Marco trascorre le sue giornate sulla brandina. Sulla brandina mangia, dorme, pensa, vive. Quello che lo circonda, il mondo intorno a lui, gli e’ ormai indifferente. Marco e’  rinchiuso nell’Ospedale psichiatrico giudiziario di Aversa da ventitre’ anni. Ventitre’ anni fa lo hanno rinchiuso nell’Opg di Aversa dove  sono al momento ci sono altri 146 internati.  La chiusura degli Opg era fissata per il 1 aprile 2014 ma, racconta il ricercatore universitario in bioetica  Antonio Esposito, le cose, se è possibile stanno peggiorando ancora di più “perché se prima gli internati potevano seguire un corso di teatro, attività varie, ora è tutto fermo visto che tutto si dovrebbe organizzare con 5mila euro l’anno, questo è quanto stanziato per l’area trattamentale, per le misure alternative all’utilizzo dei farmaci”.

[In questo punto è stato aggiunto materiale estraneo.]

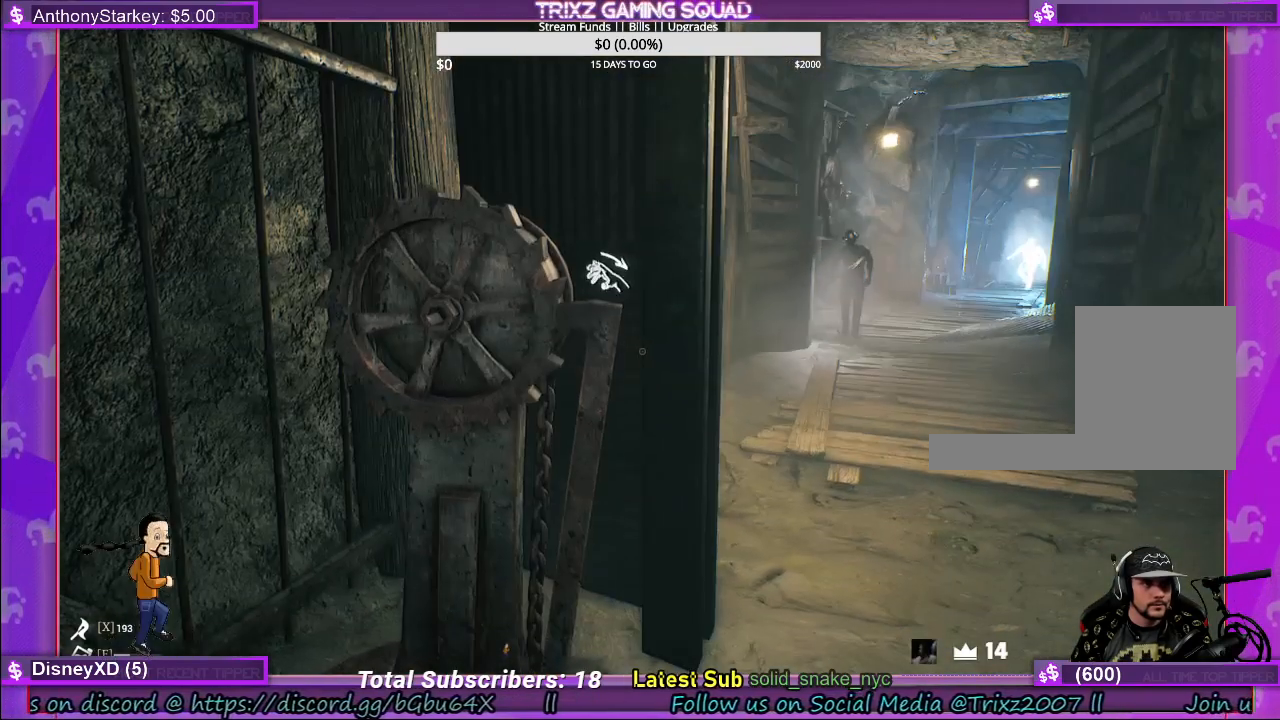
{"keys": [], "mouse": ["left"], "events": [[150, "mouse_left", "down"]]}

Non solo.  C’e’ un solo psichiatra disponibile dalle ore 8 alle 20 e solo nei giorni feriali. Quanti pazienti può seguire uno psicologo presente dalle 8 alle 14? Può bastare di notte o la domenica un solo medico di medicina generale? Marco, per gli psichiatri potrebbe uscire ed essere curato dalla sanità territoriale, il centro di salute mentale laziale di appartenenza. Invece persiste la pericolosità sociale. Eppure non sono mai venuti a visitarlo la diagnosi è avvenuta per corrispondenza, come il rifiuto della presa in carico.

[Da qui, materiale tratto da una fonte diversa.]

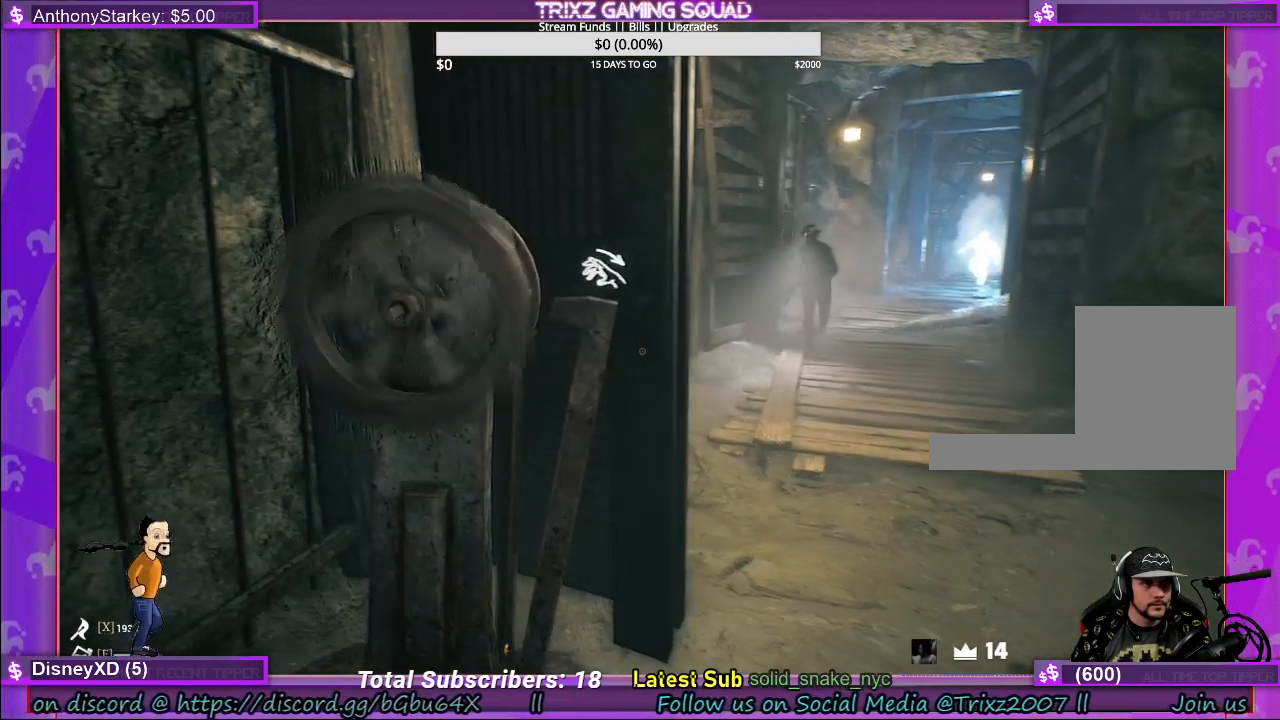
{"keys": [], "mouse": ["left"], "events": []}
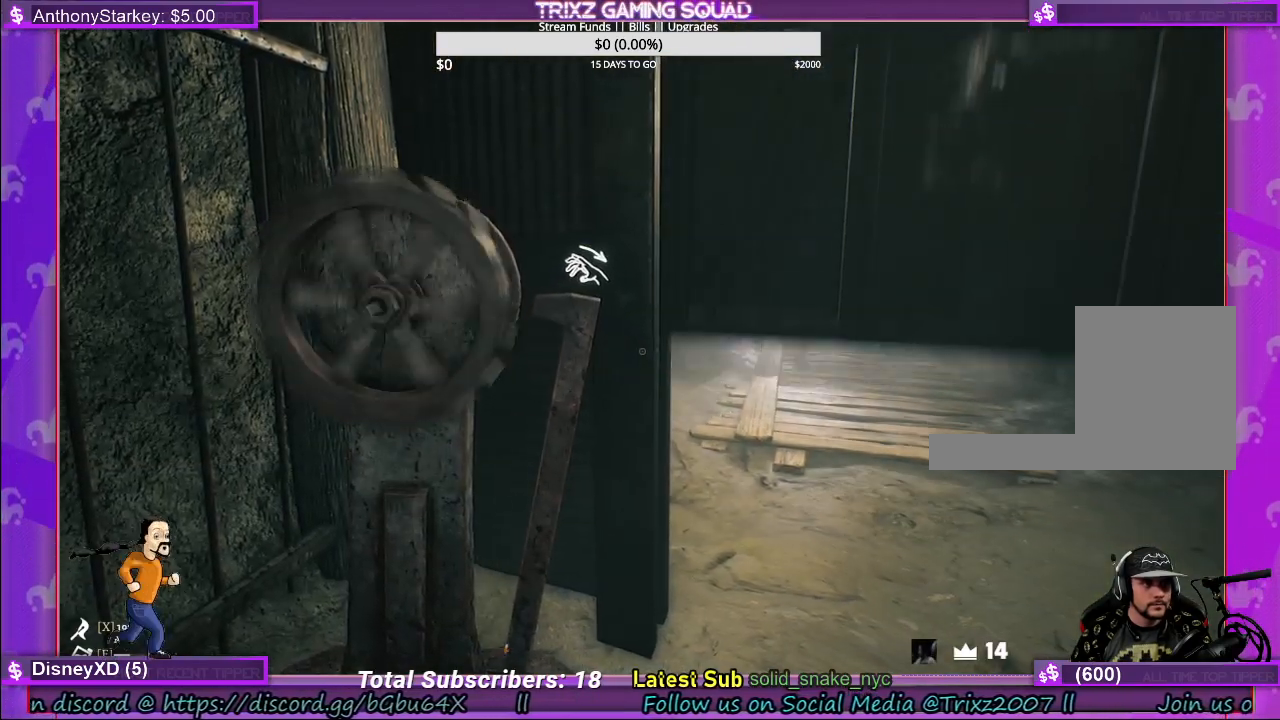
{"keys": [], "mouse": ["left"], "events": []}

A fronte di progetti di dismissione, ogni settimana ad Aversa ci sono nuovi internamenti. Molti, sempre di più anche gli immigrati. Carlo è nell’Opg per una pipì fatta nel luogo sbagliato. “Pensavano fosse nigeriano, qui hanno scoperto che è originario della Guinea – spiega Esposito – Dalla Libia su un barcone, in Italia viveva in strada. L’internamento in Opg che a volte segue quello nei Cie è la risposta repressiva che diamo alle nuove forme di povertà”.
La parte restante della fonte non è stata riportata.